_GIVEN RECORDS_
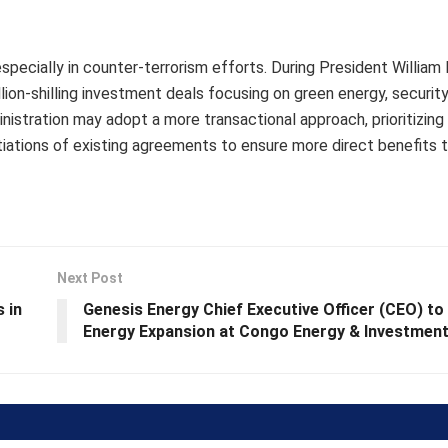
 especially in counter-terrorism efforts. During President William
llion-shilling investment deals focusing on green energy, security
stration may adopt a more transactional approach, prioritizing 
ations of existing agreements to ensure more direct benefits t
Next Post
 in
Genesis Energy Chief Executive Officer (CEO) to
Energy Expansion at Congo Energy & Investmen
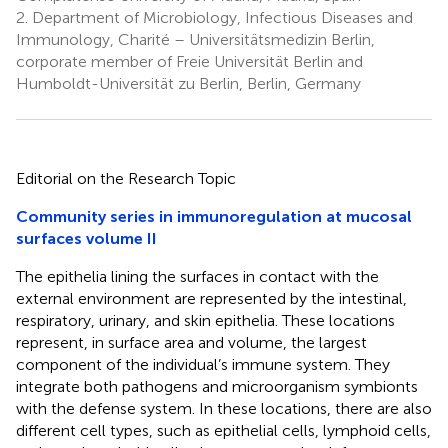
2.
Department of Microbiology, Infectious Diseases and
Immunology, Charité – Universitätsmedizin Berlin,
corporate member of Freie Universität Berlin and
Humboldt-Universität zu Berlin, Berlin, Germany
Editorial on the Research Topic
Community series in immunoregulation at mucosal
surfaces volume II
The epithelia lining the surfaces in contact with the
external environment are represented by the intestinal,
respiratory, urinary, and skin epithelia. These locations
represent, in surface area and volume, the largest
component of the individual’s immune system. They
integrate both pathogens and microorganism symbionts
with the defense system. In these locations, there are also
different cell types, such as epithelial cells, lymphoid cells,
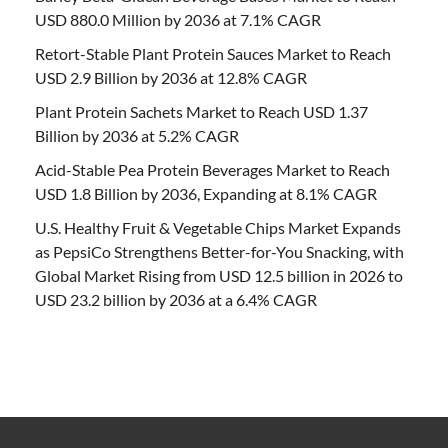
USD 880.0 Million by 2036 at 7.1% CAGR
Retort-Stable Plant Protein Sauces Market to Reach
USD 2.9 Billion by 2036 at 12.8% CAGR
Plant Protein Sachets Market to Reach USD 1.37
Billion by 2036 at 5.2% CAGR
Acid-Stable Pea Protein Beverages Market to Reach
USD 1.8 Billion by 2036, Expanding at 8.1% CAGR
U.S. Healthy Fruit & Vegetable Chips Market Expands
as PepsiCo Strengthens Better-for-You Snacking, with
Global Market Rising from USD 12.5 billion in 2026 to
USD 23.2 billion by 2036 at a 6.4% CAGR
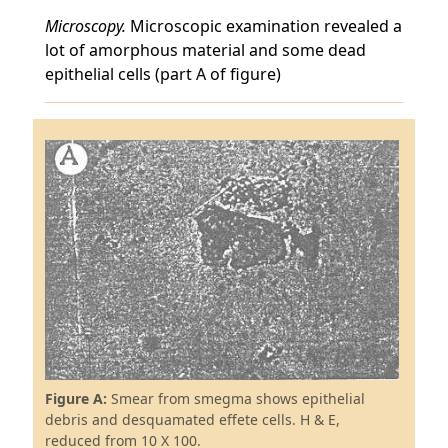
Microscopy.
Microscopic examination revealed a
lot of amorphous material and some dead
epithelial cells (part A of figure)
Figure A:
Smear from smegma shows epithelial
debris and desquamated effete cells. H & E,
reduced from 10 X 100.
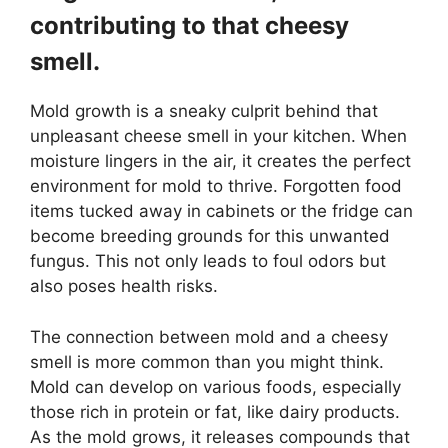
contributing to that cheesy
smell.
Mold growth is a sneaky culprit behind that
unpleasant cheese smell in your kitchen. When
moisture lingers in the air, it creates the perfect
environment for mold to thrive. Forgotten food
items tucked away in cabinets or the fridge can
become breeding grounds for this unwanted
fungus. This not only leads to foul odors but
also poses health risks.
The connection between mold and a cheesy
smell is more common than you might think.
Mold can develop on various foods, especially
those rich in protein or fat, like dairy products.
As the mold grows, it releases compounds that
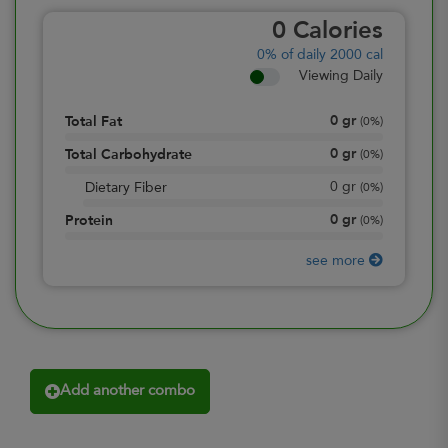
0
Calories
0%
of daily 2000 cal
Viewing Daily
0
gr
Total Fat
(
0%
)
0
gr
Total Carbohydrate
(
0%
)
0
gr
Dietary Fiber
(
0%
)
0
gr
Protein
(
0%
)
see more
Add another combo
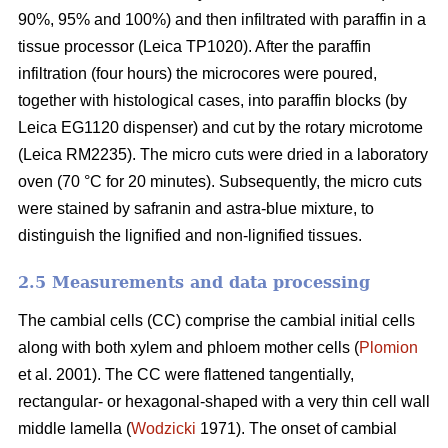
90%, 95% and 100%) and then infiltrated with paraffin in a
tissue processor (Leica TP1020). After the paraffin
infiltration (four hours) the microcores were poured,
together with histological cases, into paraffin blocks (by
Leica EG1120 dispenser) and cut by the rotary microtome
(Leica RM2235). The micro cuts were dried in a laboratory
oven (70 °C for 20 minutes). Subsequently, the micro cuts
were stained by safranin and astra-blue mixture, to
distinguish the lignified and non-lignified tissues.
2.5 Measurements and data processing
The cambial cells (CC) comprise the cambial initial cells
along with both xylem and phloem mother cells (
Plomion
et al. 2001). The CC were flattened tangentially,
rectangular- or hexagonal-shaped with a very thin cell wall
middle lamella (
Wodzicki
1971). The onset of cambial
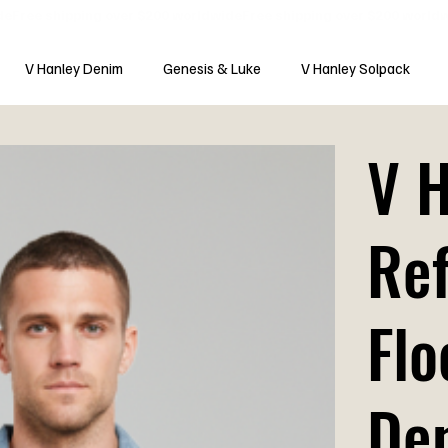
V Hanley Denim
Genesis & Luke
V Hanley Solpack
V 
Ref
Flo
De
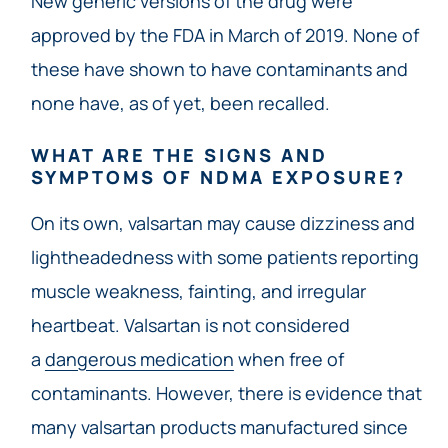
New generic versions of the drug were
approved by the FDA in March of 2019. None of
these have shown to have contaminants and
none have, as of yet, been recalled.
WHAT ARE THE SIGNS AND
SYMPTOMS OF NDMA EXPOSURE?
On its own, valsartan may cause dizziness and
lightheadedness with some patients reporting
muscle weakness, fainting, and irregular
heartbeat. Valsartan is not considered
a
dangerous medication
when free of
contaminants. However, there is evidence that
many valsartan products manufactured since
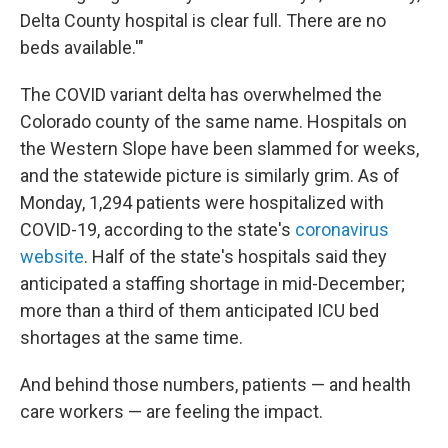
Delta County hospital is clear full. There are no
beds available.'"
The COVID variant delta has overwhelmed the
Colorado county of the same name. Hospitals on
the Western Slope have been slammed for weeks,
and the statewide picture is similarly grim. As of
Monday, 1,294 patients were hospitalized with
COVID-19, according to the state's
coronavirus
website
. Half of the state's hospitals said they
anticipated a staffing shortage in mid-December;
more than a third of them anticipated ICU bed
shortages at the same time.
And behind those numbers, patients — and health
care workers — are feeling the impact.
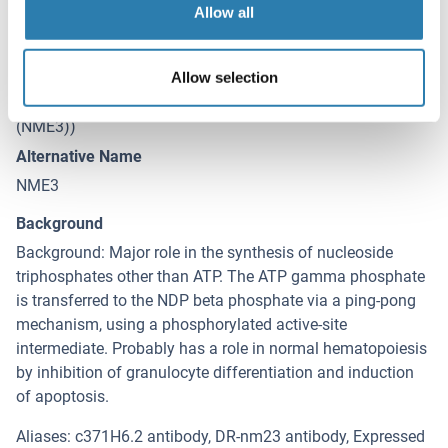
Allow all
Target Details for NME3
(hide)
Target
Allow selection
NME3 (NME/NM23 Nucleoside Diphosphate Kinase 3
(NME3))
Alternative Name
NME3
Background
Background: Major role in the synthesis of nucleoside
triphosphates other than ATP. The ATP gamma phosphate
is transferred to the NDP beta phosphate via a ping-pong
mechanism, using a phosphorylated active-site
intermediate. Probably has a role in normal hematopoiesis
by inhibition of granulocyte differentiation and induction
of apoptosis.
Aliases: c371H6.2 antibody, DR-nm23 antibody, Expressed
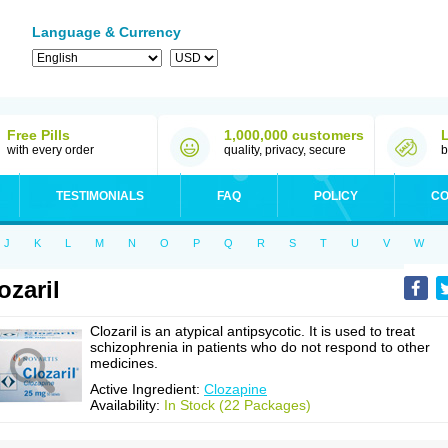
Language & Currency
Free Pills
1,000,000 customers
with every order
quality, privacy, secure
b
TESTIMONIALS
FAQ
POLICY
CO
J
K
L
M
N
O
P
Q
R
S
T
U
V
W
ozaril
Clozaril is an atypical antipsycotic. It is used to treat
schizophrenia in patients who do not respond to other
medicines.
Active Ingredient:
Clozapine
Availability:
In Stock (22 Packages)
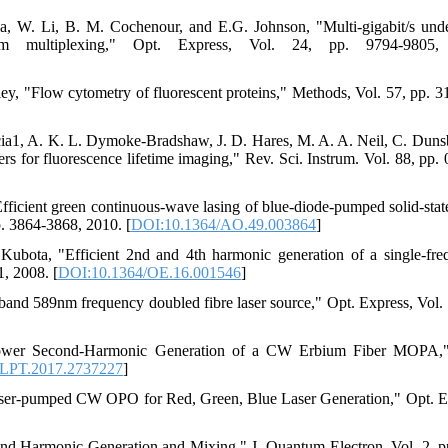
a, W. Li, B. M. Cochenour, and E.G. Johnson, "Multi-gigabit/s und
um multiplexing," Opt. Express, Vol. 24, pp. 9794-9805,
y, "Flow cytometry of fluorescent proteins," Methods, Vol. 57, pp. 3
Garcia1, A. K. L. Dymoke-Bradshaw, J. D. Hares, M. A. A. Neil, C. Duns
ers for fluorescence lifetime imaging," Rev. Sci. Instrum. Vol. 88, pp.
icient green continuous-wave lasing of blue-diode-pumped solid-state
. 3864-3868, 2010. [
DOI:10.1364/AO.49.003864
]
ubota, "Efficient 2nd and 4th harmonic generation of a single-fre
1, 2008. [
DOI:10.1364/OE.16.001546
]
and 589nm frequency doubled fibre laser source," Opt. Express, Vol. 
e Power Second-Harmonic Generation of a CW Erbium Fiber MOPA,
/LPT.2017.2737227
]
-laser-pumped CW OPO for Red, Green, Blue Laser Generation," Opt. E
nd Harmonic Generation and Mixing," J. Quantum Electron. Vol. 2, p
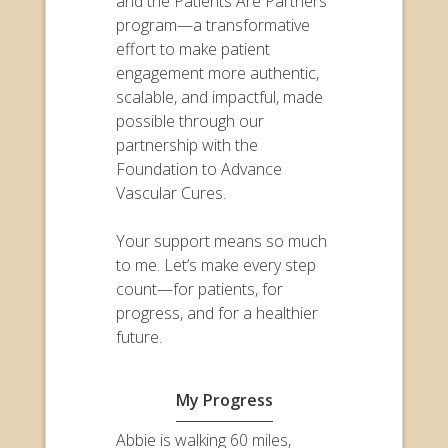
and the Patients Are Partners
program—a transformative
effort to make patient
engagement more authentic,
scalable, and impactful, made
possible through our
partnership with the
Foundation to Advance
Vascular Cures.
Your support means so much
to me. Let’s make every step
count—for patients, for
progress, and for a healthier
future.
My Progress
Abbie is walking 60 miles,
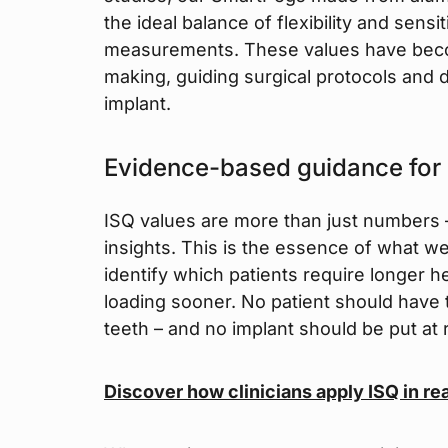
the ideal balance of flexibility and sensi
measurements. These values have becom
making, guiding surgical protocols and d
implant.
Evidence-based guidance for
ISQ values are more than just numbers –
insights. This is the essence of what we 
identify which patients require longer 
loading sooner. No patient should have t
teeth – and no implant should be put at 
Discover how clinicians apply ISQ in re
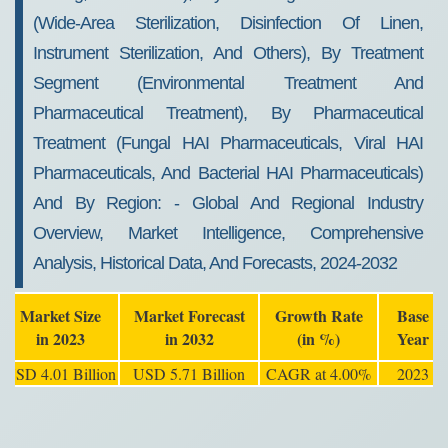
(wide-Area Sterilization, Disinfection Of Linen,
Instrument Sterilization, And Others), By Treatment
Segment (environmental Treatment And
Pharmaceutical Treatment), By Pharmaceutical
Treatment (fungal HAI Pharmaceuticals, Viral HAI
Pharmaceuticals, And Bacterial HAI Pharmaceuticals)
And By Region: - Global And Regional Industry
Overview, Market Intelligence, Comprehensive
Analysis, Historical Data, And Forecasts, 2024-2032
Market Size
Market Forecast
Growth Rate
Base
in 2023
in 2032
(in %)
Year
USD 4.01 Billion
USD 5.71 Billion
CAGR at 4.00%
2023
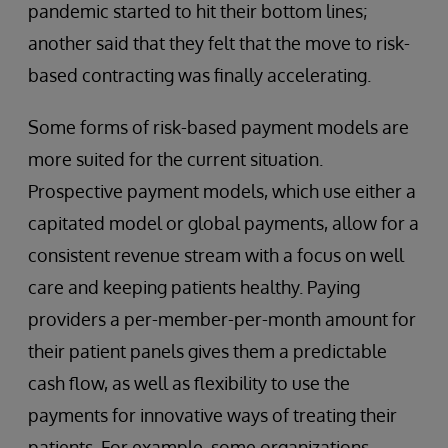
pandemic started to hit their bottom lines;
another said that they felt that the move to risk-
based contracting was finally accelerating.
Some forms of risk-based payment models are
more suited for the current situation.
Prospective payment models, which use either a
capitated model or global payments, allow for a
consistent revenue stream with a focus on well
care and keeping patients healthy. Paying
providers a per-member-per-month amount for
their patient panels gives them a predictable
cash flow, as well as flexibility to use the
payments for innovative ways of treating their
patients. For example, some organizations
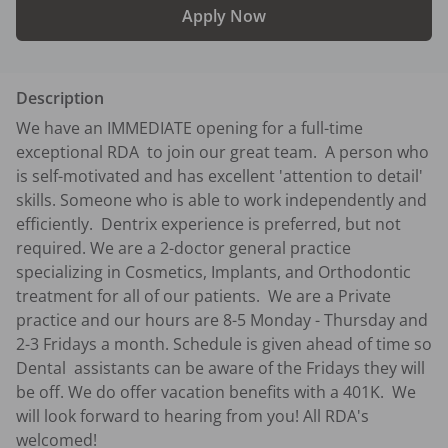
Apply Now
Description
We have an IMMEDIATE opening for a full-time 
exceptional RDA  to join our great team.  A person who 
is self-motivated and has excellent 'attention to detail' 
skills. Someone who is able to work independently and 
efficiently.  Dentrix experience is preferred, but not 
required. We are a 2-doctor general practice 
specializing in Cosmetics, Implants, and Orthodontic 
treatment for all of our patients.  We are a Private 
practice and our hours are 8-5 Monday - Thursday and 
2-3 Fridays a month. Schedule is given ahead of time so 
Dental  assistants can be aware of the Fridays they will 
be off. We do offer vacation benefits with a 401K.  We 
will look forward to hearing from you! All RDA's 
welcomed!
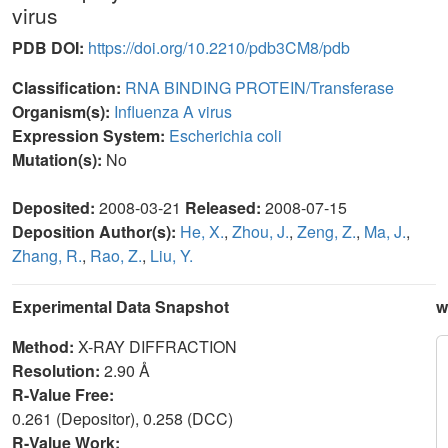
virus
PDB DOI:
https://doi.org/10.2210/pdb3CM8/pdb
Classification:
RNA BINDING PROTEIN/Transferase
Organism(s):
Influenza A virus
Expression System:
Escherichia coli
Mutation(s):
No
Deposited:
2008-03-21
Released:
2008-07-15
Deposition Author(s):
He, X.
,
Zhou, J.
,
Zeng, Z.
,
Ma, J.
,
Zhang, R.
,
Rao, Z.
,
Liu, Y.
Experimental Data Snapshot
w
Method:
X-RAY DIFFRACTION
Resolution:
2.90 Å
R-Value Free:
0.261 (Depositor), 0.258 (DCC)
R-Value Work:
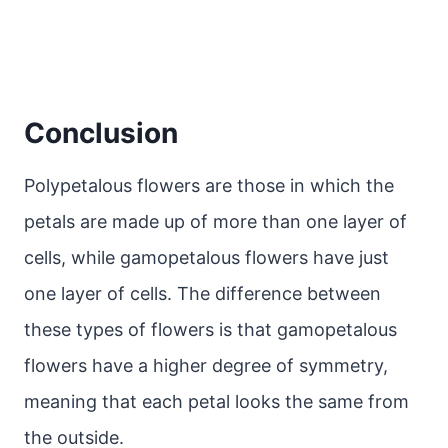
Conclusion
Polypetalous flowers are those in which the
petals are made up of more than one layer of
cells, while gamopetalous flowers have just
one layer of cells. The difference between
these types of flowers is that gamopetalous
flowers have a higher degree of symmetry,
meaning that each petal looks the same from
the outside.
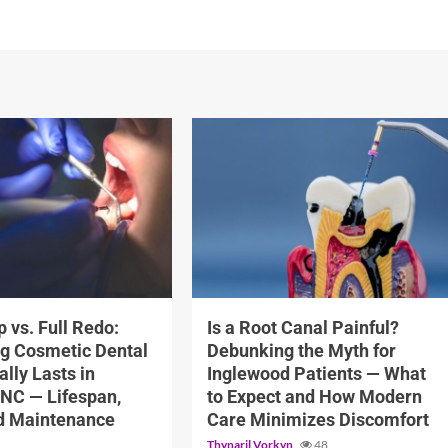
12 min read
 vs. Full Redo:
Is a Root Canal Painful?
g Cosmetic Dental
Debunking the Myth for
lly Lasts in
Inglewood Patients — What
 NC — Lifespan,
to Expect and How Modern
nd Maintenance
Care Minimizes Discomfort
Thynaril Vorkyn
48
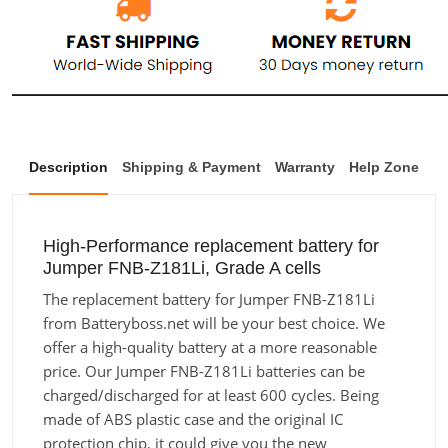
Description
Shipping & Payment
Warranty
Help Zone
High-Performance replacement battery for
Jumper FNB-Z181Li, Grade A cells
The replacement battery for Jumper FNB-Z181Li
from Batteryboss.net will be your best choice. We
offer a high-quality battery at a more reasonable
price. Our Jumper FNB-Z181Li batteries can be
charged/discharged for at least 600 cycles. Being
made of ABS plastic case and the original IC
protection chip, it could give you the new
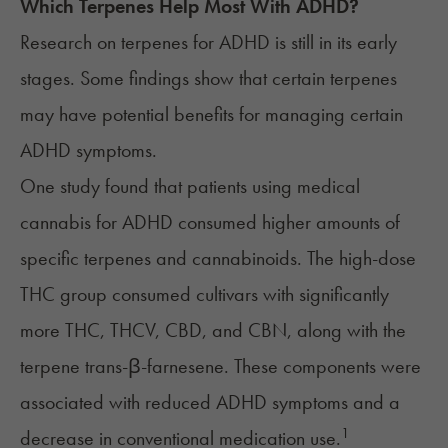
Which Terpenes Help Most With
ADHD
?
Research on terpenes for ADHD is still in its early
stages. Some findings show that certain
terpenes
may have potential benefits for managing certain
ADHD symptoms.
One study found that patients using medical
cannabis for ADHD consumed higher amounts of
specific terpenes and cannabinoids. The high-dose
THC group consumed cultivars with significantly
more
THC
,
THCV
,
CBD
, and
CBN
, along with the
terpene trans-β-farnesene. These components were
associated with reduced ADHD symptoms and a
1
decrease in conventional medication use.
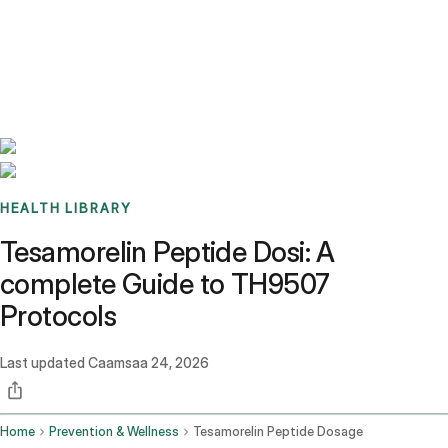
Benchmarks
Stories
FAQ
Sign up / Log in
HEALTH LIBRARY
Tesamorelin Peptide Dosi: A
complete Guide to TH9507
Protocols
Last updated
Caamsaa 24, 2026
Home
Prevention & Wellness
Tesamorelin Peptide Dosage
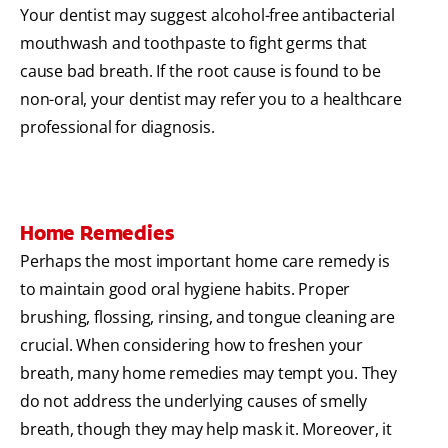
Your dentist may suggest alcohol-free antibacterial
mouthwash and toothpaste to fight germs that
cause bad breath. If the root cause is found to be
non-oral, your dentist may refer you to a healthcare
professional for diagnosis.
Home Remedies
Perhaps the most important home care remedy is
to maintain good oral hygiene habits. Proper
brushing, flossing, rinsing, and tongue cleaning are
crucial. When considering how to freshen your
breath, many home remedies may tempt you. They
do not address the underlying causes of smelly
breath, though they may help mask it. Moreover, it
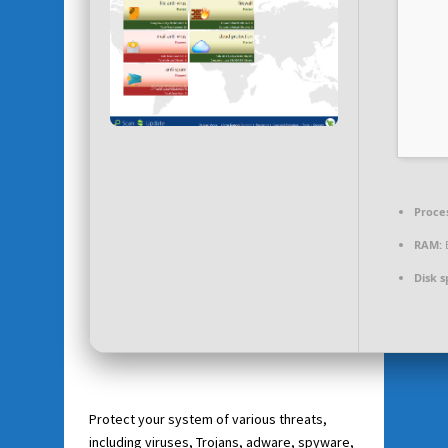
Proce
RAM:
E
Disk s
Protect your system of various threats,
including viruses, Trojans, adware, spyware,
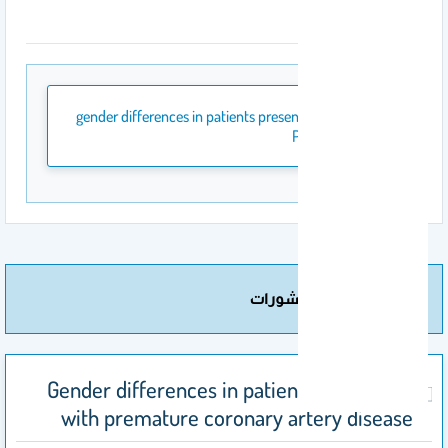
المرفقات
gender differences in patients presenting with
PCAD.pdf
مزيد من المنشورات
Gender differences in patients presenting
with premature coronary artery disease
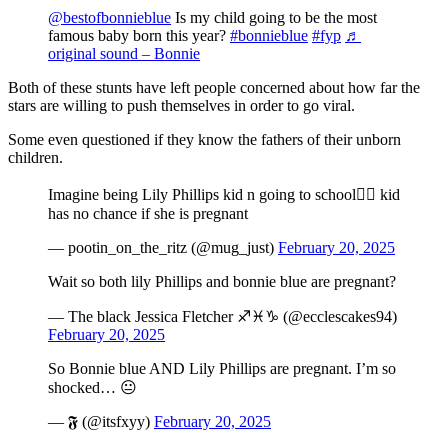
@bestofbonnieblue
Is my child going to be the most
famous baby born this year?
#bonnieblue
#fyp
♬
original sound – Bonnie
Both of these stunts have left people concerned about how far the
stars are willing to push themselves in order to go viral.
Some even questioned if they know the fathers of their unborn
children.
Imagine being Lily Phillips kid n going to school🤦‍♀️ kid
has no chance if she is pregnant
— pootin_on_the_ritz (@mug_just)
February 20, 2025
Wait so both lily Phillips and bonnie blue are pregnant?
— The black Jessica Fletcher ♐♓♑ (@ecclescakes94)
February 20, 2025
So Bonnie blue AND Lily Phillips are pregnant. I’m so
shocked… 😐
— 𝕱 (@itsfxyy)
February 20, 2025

_YOUR ASSIGNMENT_
All that is wanted is the lines from the one containing "Fletcher ♐♓♑ (@ecclescakes94)" through the last line of the records, restated word for word.

_TASK RESULT_
— The black Jessica Fletcher ♐♓♑ (@ecclescakes94)
February 20, 2025
So Bonnie blue AND Lily Phillips are pregnant. I’m so
shocked… 😐
— 𝕱 (@itsfxyy)
February 20, 2025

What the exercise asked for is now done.